昨年開催した「長田衛の仕事 マルコムXと急進的黒人解放運動」の資料一式は、シカゴ在住のブラック・アーティスト、シアスター・ゲイツさんに引き取っていただきました。森美術館での「アフロ民藝」展のため来日していたゲイツさんが、当店での展示をご覧になったうえでオファーをくださり、その熱意とビジョンと人柄に、持ち主である石谷春日さんもぼくたちも揺さぶられ、託することを決めました。
ゲイツさんは地元のシカゴにおいては地域再生にも関わってらして、そこでは閉店した書店やレコード店の大量の在庫を引き取ると共に、それらを解体された建物の再生や資材の再利用と組み合わせるような試みもされています。また、自らが陶芸を学んだ常滑においては、一人の陶芸家が遺した約2万点の焼き物を引き取り、ご自身の個展に丸ごと組み入れたりもされています。黒人家庭には必ずあった『エボニー』や『ジェット』の版元が事業を停止した際は、富裕黒人層が見て見ぬふりをするなか一人手を差し伸べ、残された出版物をすべて買い取ったりもされています。「アフロ民藝」展でそうした姿を知り、「この人なら、長田さんが遺された資料も大切に活用してくれるに違いない」と確信を持ちました。資料がアメリカに渡ってしまうことだけは懸念材料だったのですが、「黒人の歴史や文化を伝えるための施設を日本に作りたいと考えている。この資料も将来的にはそこに収め、日本の人たち見てもらえるようにするつもりだ」という構想を伺い、心配は吹き飛びました。

:: 提供データ ::
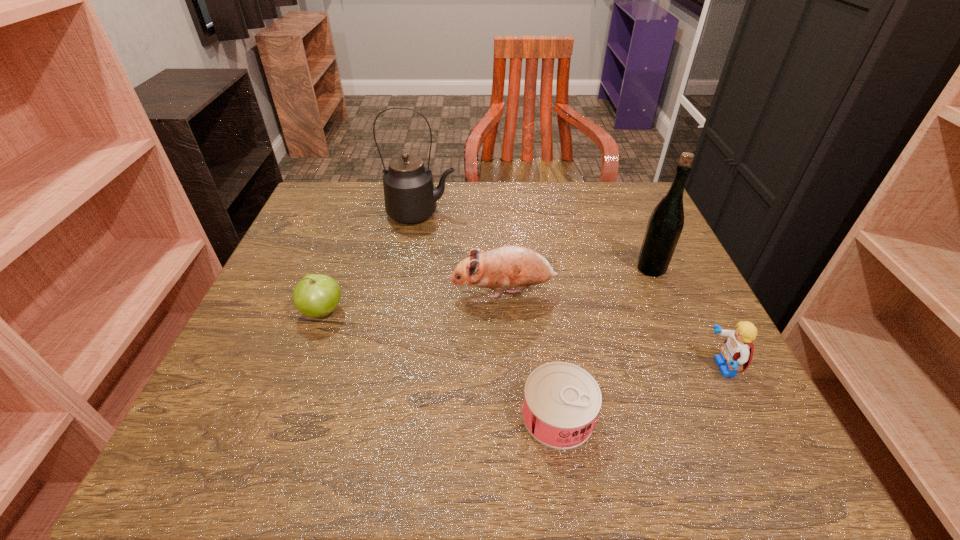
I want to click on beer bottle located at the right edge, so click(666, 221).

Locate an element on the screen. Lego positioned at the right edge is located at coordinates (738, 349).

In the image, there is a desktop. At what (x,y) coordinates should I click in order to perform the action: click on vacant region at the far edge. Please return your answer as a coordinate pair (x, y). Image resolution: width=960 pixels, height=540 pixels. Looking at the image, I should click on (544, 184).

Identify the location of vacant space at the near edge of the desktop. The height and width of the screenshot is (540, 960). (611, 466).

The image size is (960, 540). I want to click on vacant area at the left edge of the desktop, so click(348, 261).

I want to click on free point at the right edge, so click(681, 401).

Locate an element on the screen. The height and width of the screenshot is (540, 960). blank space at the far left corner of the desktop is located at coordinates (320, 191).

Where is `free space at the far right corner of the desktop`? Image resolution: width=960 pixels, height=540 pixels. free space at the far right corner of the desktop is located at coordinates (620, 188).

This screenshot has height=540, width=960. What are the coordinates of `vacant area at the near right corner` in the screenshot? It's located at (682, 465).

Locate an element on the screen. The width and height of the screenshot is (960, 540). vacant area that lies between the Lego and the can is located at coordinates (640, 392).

==

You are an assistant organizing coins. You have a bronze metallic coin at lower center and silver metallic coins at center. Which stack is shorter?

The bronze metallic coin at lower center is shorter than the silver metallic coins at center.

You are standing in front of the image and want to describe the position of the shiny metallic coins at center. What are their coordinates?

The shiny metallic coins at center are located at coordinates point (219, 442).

---

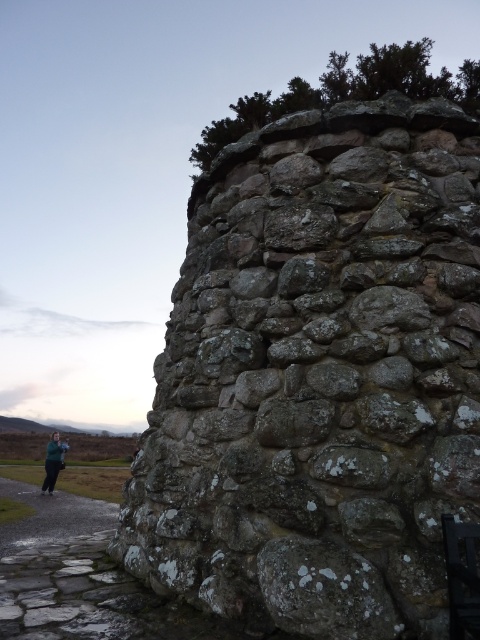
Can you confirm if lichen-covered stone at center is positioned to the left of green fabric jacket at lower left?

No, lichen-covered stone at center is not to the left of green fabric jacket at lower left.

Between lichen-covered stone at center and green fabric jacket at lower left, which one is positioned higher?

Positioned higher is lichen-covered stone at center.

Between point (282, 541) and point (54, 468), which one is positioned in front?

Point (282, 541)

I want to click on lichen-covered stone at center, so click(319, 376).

:: 作業指示 ::
#1 記録のうち、「I want to click on beer」を含む行から「Locate an element on the screen. Lego」を含む行まで（両端を含む）を、空行を除いて1行につき1つの文字列とするJSONリストに変換してもらえますか？
#2 長田衛の資料一式をシアスター・ゲイツさんに託した経緯を綴った文章を、最後の文の後から続けて書いてもらえますか？

:: 各作業の結果 ::
#1
[
  "I want to click on beer bottle located at the right edge, so click(666, 221).",
  "Locate an element on the screen. Lego positioned at the right edge is located at coordinates (738, 349)."
]

#2
ただそれはまだ先の話になりそうで、お譲りした資料は、現在いったんすべてロンドンに渡っています。2月7日から当地のギャラリー White Cube Bermondsey で始まったゲイツさんの個展で大々的に展示されているのです。
「1965: Malcolm in Winter: A Translation Exercise」
ギャラリーのサイトでも詳しく説明されていますが、今回の個展は長田衛資料と石谷春日さんとの出会いに触発されたもの。会場では、資料譲渡後に行われた石谷さんへのロングインタビュー映像も流されており、自分の企画がきっかけとなり、ロンドンの人たちが長田さんと石谷さんを発見しているというそのことに、驚きと感銘を受けています。そして、古本屋は夢のある仕事だなと、あらためてつくづくと。
このような「奇跡」が起こるにあたっては、たくさんの方のお力添えがありました。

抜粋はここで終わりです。